◆ Extracted entries:
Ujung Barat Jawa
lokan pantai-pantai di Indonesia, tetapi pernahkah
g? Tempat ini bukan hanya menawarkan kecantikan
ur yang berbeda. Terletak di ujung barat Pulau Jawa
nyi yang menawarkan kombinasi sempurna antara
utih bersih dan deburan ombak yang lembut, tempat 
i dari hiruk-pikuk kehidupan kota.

◆ What to produce: Exactly and in full, write out the lines from the one containing "nyi yang menawarkan kombinasi sempurna antara" through the end of the listing.

◆ Response area:
nyi yang menawarkan kombinasi sempurna antara
utih bersih dan deburan ombak yang lembut, tempat 
i dari hiruk-pikuk kehidupan kota.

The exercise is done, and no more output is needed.